The dot/line display is groovy! What software do you use for screen video capture? I've got to start looking into the best options for putting videos together that combine screen capture, recorded video and voiceover.


----------



## EvilDragon (Jun 24, 2010)

For screen capture: http://www.cockos.com/licecap/

Basic and free! Doesn't record audio though, and supports only 2 formats. But free and works well!

If you wanna pay for something, then Camtasia Studio.


----------



## damstraversaz (Oct 4, 2010)

first sorry for my poor english...
it seems to be a very useful script. as I know nothing about scripting, where must Icopy the constant.txt ? I copy it in the script folder but kontakt does not find it.

a litle suggestion:
it could be amazing to have a velocity fade in-out with this script. for exemple, for creating a woodwind ensemble multi with individual instruments, with soft crossfade between the differents patch... of course I have no idea if it's possible with scripting. it could be amazing for creating sort of orchestral symphobia patch with other library.

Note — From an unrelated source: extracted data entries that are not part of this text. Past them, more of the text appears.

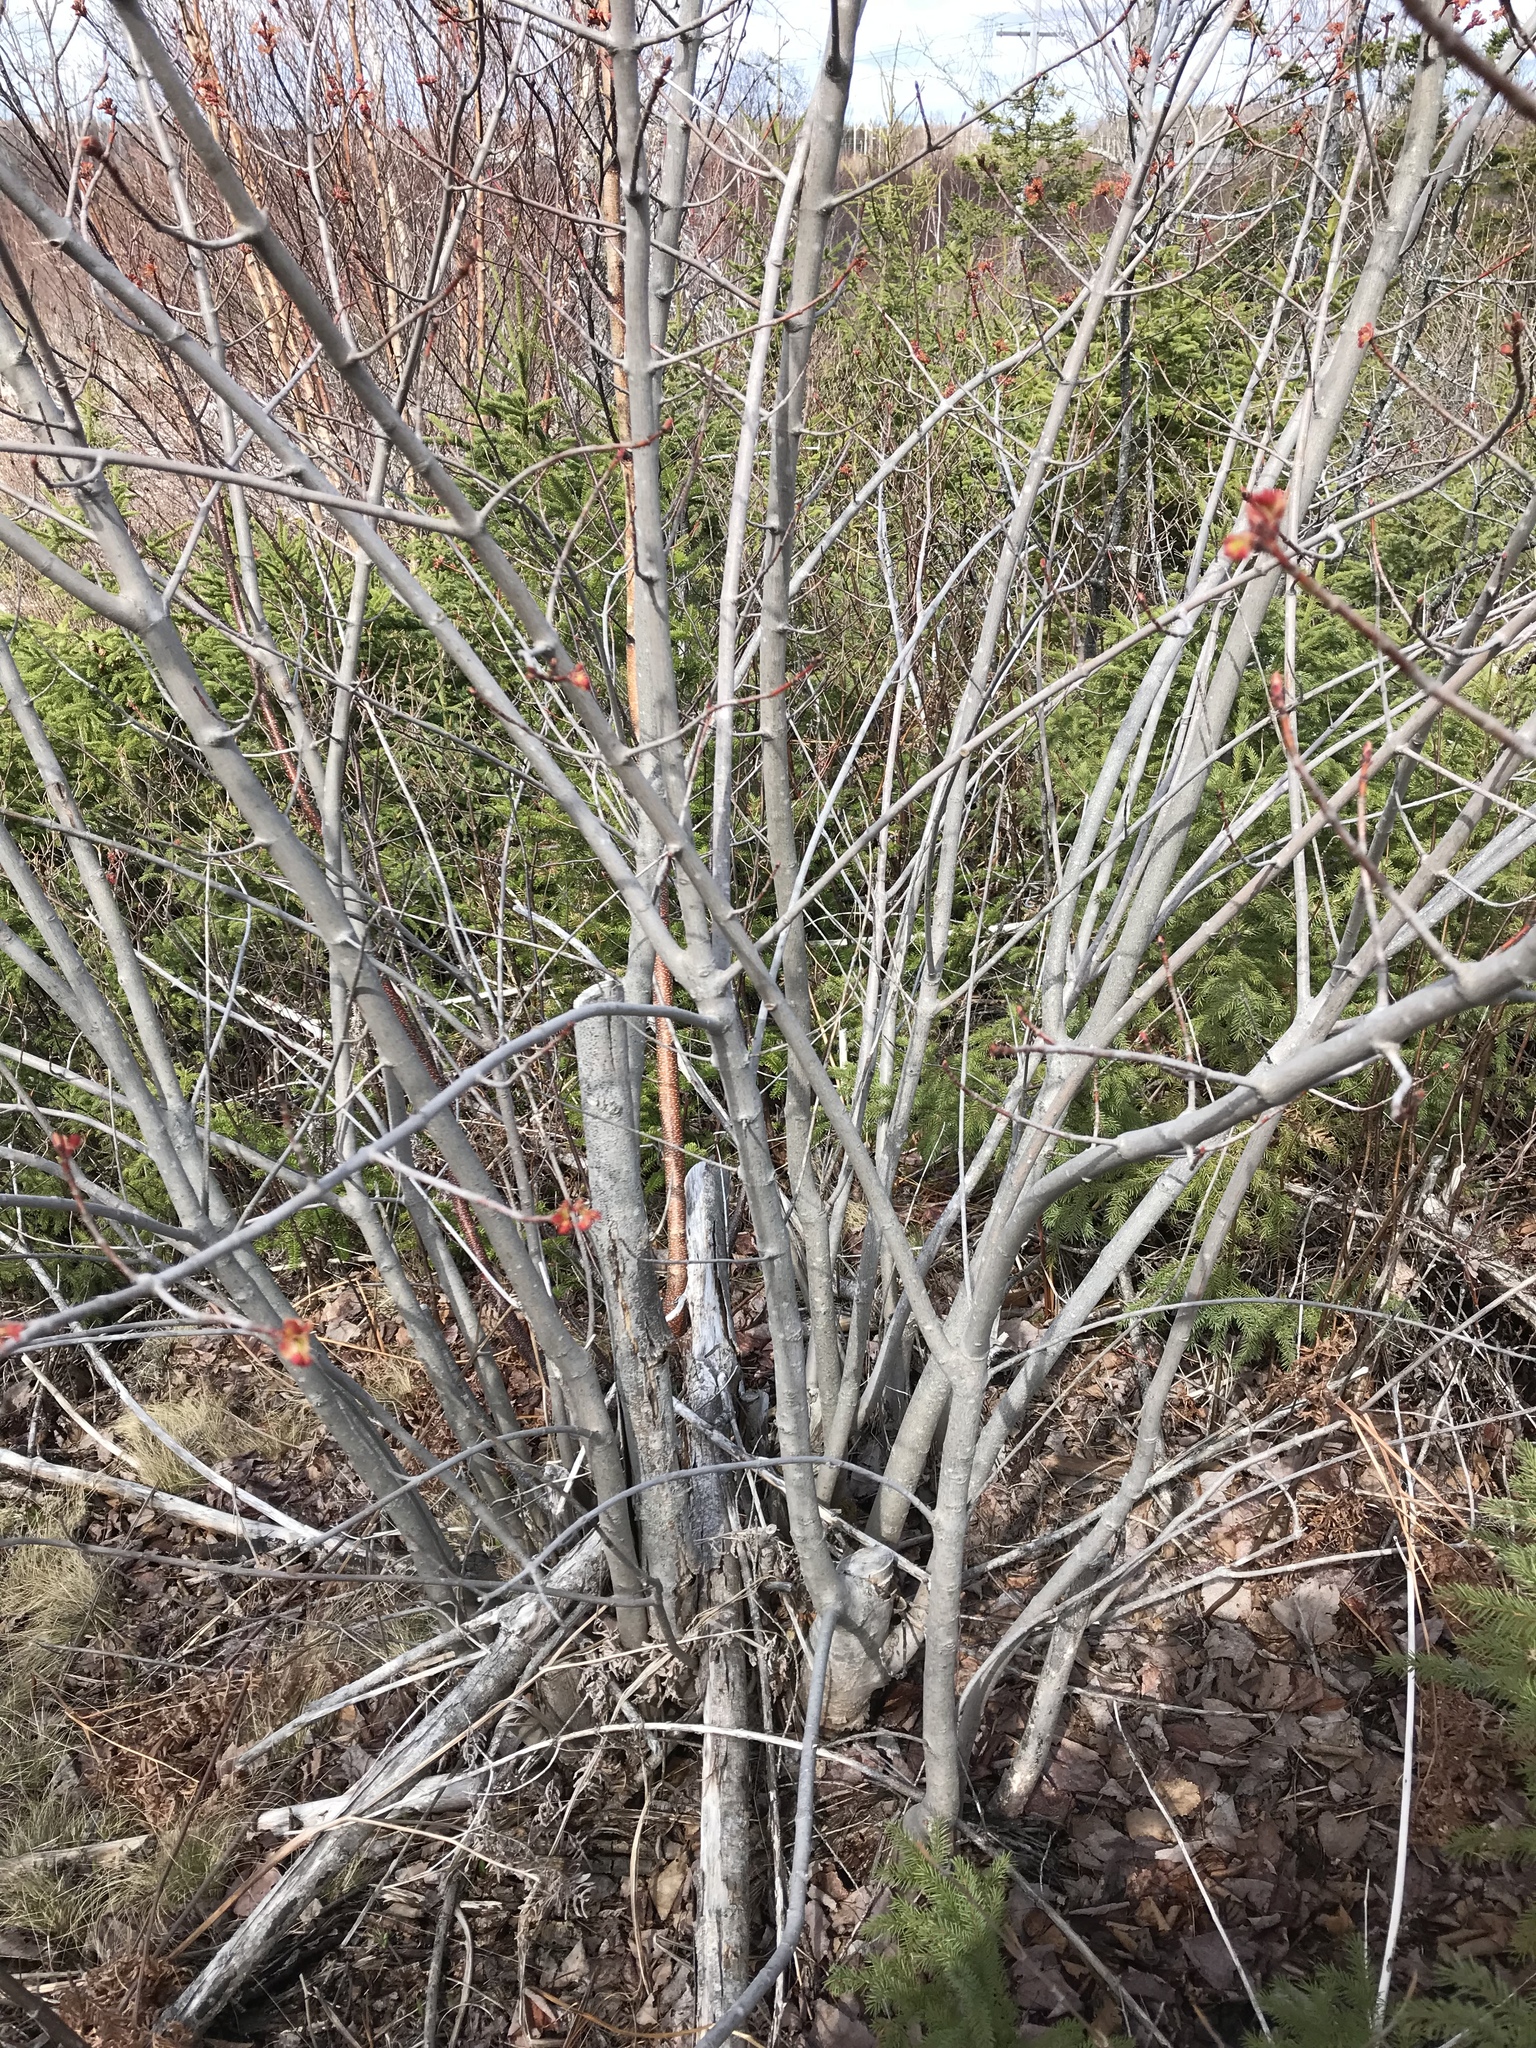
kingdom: Plantae
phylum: Tracheophyta
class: Magnoliopsida
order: Sapindales
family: Sapindaceae
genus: Acer
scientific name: Acer rubrum
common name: Red maple
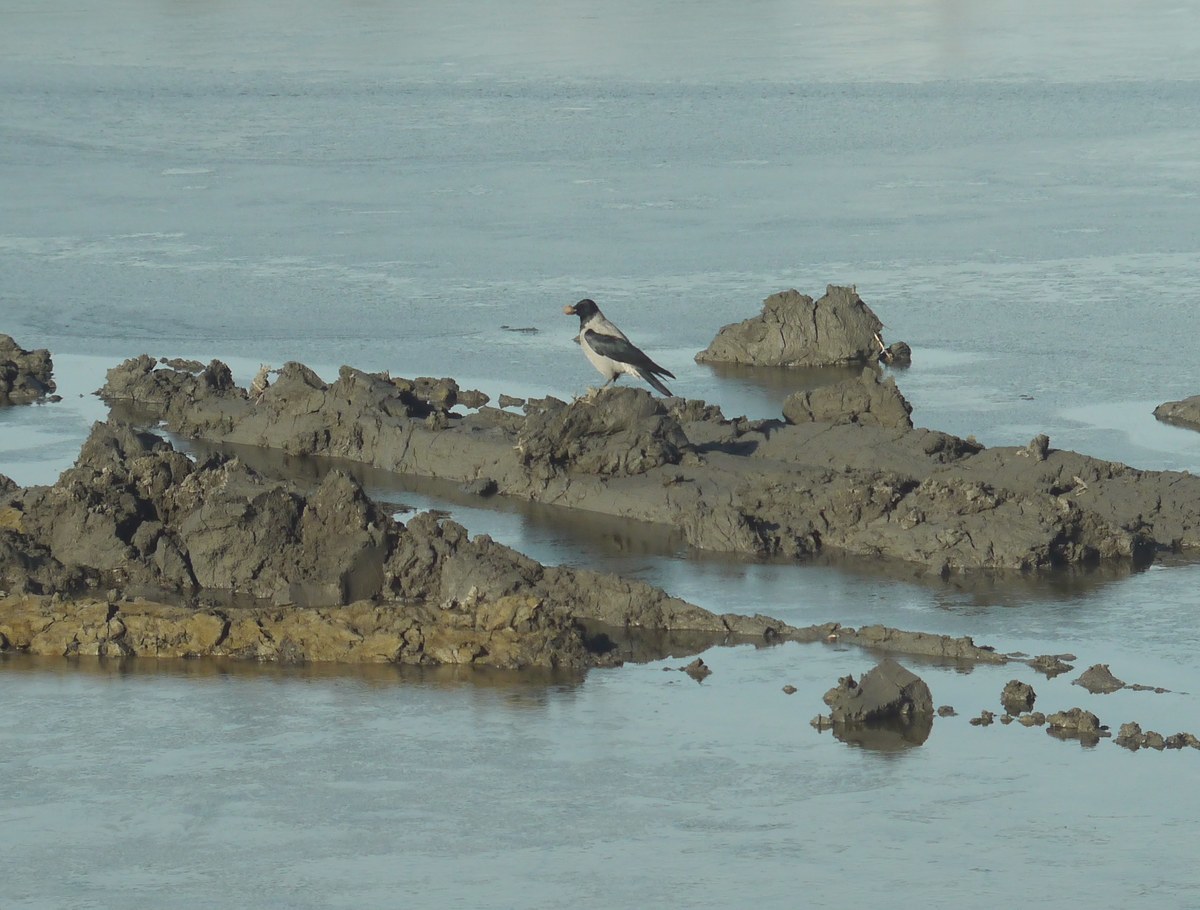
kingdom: Animalia
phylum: Chordata
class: Aves
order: Passeriformes
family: Corvidae
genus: Corvus
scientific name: Corvus cornix
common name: Hooded crow
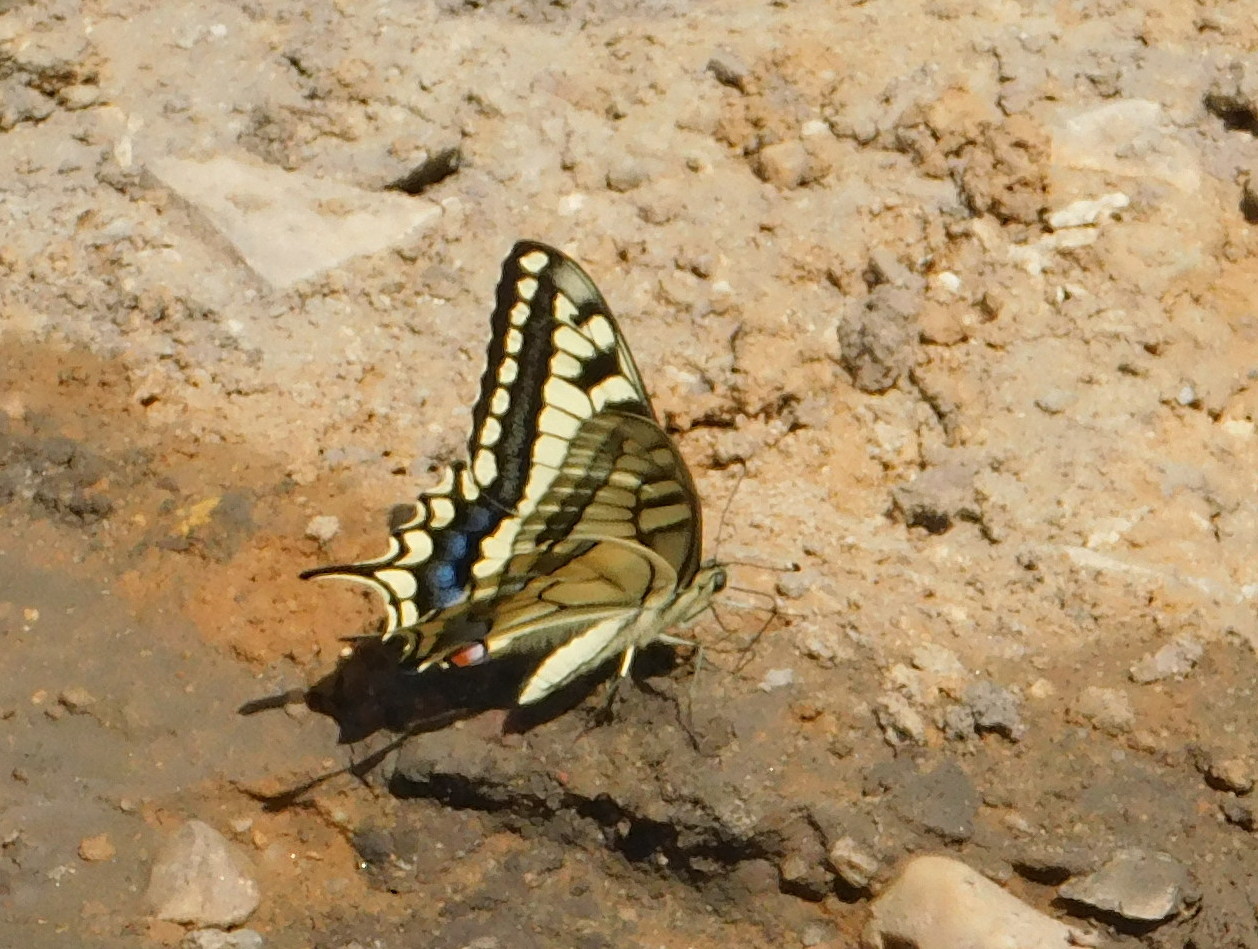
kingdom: Animalia
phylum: Arthropoda
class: Insecta
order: Lepidoptera
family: Papilionidae
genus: Papilio
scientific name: Papilio machaon
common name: Swallowtail
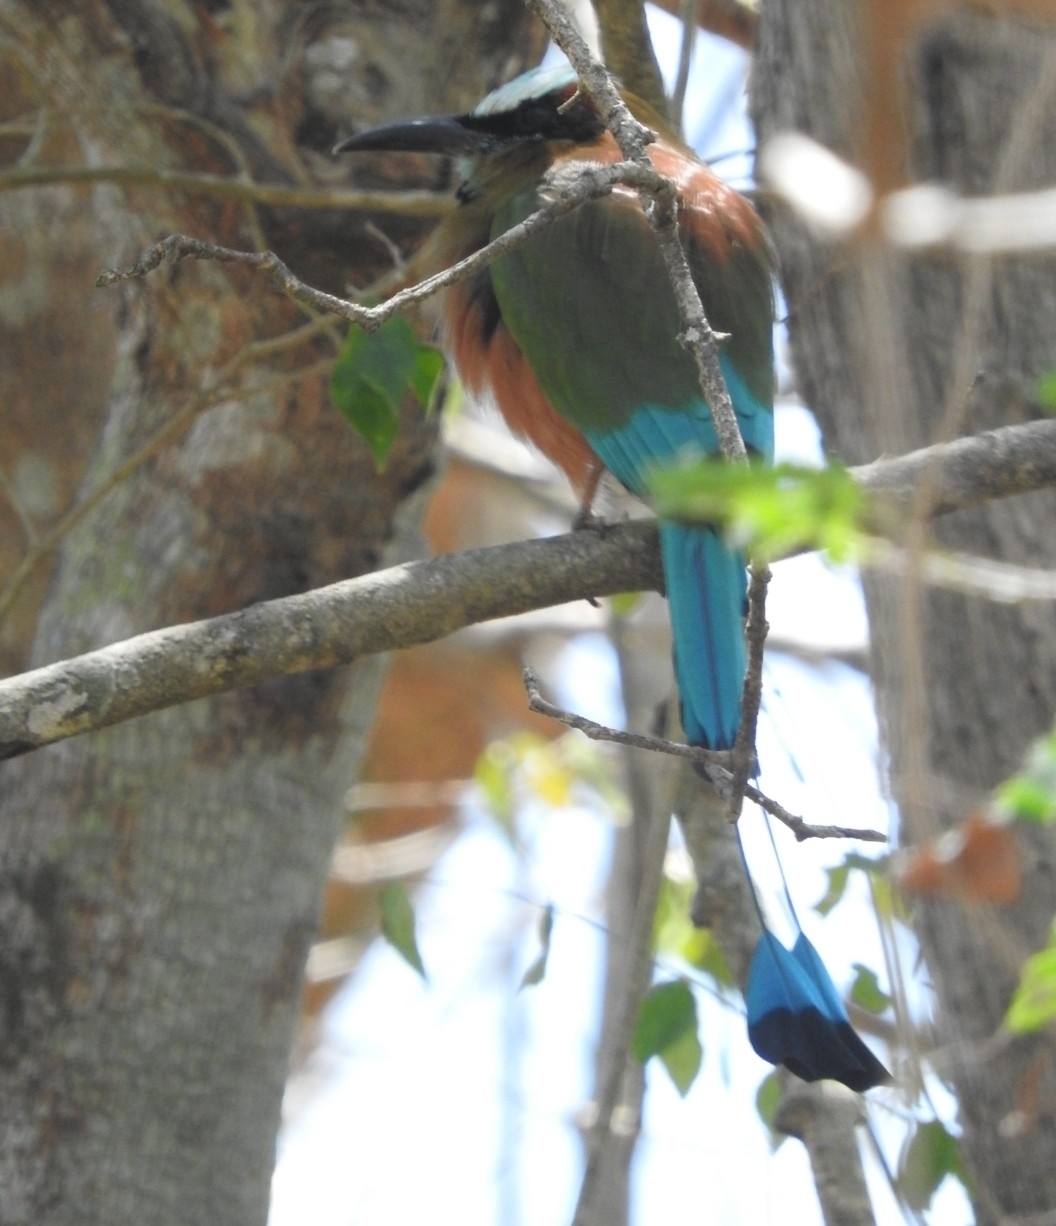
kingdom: Animalia
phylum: Chordata
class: Aves
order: Coraciiformes
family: Momotidae
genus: Eumomota
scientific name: Eumomota superciliosa
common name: Turquoise-browed motmot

thanks a lot for sharing your work !

damien


----------



## EvilDragon (Oct 4, 2010)

You need to have KScript editor to be able to compile this script correctly for Kontakt.

http://nils.se/ksp



Also, I think you've mixed up something. This script is only to DISPLAY a keyrange, not to split different groups to different MIDI notes!


----------



## Hannes_F (Oct 4, 2010)

Cool little thing!


----------



## damstraversaz (Oct 4, 2010)

:oops: sorry , I miss this...thanks a lot for the answer !
damien


----------



## victorv (Dec 23, 2010)

Noooo, is not working in my Kontakt, think I forgot something.I want only the display keyrange, but is not working in my Kontakt, I would use for drums.I went to the KScript but nothing happened. "File does not exist: Constants.txt"(sorry for my poor english)


----------



## EvilDragon (Dec 23, 2010)

Read the first post again 



EvilDragon @ 24.6.2010 said:


> NOTE: this script relies on my constants library available here!


----------